◆ Directions for this task
Nothing outside the range is wanted. Repeat exactly the lines below from the one with "thumb tip: (183, 153)" through the one with "ring tip: (211, 243)".

◆ Stored dataset items
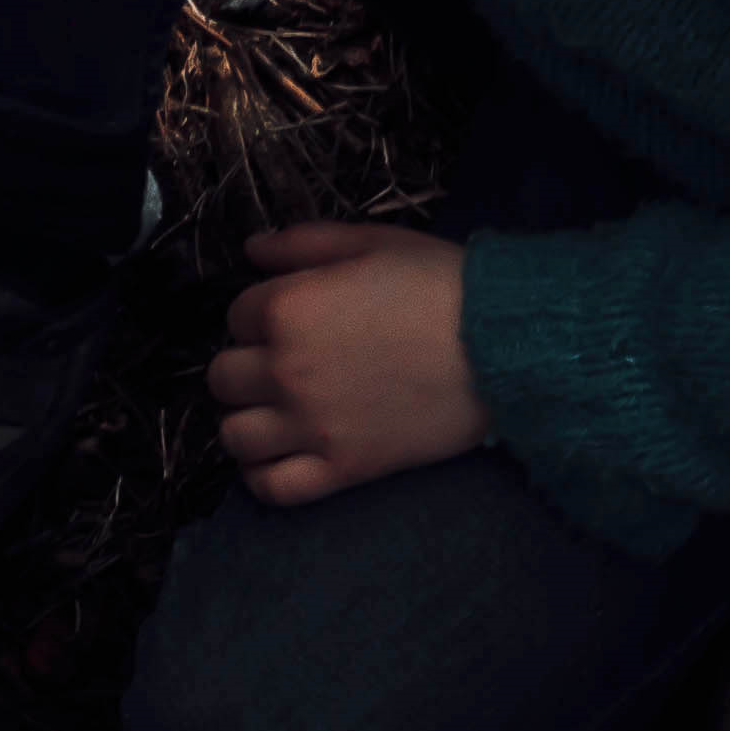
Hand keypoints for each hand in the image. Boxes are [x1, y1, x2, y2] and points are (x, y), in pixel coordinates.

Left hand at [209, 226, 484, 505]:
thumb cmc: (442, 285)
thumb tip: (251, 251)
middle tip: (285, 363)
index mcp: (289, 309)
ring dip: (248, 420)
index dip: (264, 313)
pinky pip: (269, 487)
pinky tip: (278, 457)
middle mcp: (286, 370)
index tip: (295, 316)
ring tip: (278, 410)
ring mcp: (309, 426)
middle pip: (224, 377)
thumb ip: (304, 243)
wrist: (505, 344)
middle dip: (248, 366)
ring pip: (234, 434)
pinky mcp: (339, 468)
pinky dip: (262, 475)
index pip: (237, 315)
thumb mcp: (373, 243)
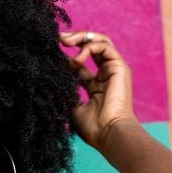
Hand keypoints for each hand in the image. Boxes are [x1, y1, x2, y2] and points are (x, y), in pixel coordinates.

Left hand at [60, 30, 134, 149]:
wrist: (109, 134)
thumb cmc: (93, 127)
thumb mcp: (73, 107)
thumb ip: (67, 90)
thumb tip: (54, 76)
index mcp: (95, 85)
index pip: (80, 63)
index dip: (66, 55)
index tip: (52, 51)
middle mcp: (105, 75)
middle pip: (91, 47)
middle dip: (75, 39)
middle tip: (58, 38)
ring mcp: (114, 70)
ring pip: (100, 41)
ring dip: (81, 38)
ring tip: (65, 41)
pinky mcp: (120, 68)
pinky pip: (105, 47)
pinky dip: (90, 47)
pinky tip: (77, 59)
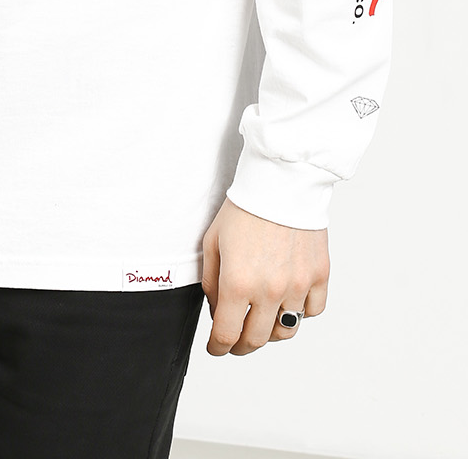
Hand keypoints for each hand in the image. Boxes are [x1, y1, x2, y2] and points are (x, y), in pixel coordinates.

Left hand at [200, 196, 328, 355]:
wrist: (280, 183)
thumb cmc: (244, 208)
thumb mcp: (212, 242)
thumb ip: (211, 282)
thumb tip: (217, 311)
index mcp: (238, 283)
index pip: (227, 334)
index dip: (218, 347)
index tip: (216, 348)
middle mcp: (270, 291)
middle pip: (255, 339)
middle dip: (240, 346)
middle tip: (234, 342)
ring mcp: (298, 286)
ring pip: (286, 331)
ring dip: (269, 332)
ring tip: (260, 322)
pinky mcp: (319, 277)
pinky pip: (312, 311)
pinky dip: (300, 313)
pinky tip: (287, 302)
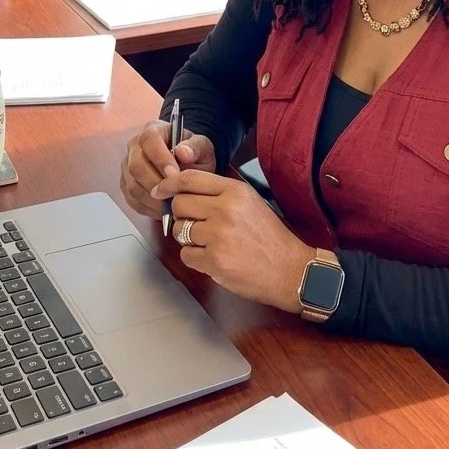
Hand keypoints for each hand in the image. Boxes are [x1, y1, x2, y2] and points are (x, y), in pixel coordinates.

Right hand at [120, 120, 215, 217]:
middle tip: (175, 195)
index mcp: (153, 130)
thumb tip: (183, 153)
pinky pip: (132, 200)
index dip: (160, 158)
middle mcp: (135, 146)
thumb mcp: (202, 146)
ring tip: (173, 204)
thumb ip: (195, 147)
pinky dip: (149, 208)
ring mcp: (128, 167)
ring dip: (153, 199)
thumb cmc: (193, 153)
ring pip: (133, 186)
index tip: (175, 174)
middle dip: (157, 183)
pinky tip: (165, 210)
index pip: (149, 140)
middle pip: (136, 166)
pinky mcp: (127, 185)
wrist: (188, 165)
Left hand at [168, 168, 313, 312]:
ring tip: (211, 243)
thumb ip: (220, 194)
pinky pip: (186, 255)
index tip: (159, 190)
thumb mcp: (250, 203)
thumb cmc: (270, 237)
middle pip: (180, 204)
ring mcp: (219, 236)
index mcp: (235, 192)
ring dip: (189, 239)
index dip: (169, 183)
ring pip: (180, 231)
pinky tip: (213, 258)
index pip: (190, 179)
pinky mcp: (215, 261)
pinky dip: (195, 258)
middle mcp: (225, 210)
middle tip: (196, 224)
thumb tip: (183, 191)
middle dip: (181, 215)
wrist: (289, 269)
--
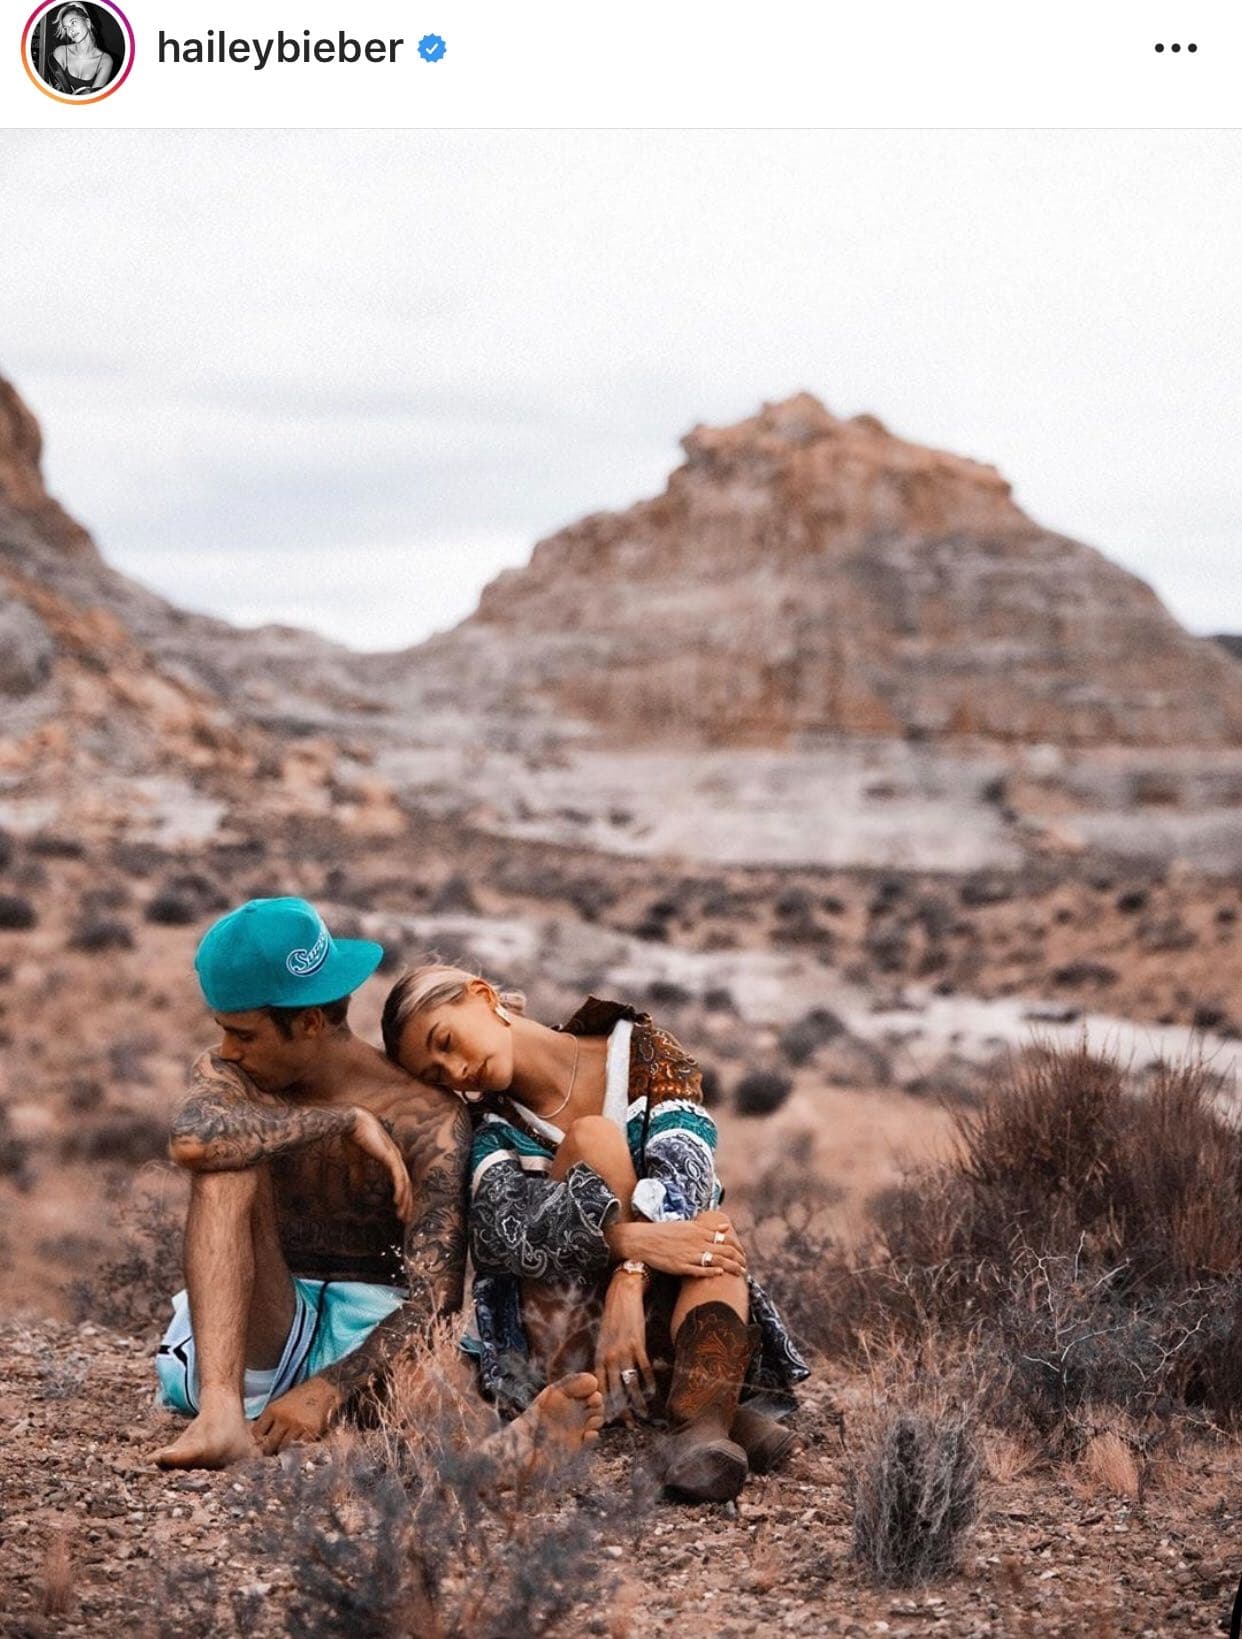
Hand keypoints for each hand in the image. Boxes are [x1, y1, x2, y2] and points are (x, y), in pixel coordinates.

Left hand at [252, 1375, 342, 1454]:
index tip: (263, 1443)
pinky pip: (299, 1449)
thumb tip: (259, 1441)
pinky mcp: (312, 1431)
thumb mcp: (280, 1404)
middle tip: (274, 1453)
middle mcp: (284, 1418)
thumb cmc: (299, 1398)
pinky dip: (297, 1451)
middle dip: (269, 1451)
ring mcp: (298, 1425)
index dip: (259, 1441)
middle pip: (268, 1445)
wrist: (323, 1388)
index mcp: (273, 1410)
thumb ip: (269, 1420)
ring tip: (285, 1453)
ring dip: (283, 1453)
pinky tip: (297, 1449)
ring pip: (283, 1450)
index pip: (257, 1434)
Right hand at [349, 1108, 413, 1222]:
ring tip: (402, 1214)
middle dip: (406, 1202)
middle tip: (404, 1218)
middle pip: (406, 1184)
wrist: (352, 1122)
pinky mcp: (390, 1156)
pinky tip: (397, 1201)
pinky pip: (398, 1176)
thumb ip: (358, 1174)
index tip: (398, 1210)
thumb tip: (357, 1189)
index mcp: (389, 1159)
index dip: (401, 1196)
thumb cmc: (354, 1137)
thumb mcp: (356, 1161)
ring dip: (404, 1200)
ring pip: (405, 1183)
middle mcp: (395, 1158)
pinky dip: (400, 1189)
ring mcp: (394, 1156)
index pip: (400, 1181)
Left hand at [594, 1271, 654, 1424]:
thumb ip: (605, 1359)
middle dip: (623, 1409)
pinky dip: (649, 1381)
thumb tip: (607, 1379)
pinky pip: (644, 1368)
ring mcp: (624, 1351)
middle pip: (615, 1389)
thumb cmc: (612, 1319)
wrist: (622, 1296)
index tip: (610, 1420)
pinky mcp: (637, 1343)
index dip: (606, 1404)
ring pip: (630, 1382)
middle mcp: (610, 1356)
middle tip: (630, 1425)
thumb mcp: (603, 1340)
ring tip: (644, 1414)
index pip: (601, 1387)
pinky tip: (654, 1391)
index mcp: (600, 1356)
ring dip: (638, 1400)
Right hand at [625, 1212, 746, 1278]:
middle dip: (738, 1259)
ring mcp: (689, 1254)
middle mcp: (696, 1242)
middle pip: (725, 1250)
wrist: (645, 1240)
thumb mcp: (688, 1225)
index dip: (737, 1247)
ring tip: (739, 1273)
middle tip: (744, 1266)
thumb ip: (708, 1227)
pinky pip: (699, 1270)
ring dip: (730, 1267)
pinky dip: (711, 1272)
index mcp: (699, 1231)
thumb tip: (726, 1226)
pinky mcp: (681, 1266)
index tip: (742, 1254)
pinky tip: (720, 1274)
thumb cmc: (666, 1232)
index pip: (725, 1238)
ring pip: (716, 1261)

◆ Response
thumb tip: (183, 153)
pinky pip: (132, 200)
index dip: (160, 158)
middle mcp: (135, 146)
thumb mcp: (202, 146)
ring tip: (173, 204)
thumb ip: (195, 147)
pinky dip: (149, 208)
ring mcp: (128, 167)
ring dip: (153, 199)
thumb cmc: (193, 153)
ring pip: (133, 186)
index tip: (175, 174)
middle dip: (157, 183)
pinky tip: (165, 210)
index pip: (149, 140)
middle pip: (136, 166)
pinky mcp: (127, 185)
wrist: (188, 165)
Left hand at [168, 168, 313, 312]:
ring tip: (211, 243)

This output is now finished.